DATA SHOWN >>
╔══

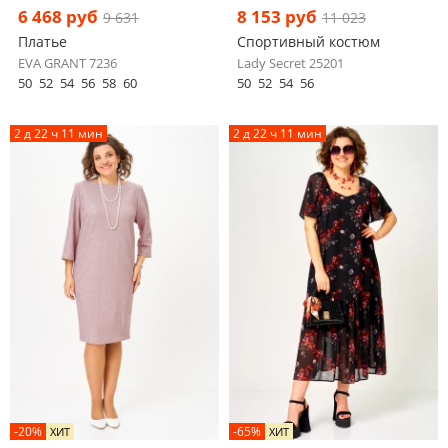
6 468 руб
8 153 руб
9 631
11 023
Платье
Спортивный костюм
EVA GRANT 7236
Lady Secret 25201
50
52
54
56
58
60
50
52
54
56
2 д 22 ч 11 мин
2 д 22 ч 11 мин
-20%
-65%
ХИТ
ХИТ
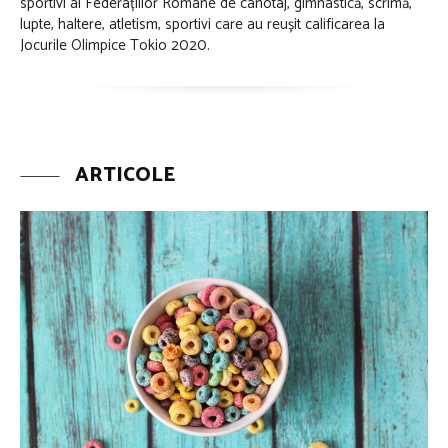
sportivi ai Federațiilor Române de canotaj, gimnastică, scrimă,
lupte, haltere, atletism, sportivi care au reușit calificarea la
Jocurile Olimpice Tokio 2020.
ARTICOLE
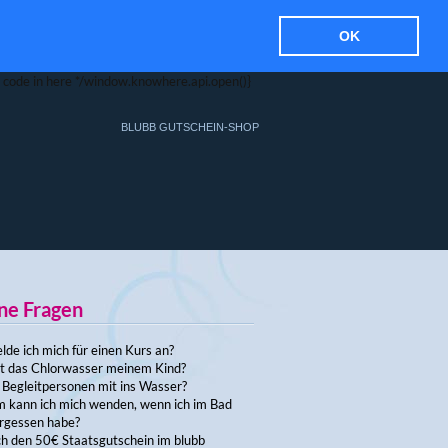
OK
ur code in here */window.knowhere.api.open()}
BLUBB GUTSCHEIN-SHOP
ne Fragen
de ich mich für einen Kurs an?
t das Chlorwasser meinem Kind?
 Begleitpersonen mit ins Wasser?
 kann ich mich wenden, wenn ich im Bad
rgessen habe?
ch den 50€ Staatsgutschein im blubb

╚══

Copy exactly the line that contains "rgessen habe?" and every line after it, up to and including the last line of the records.

rgessen habe?
ch den 50€ Staatsgutschein im blubb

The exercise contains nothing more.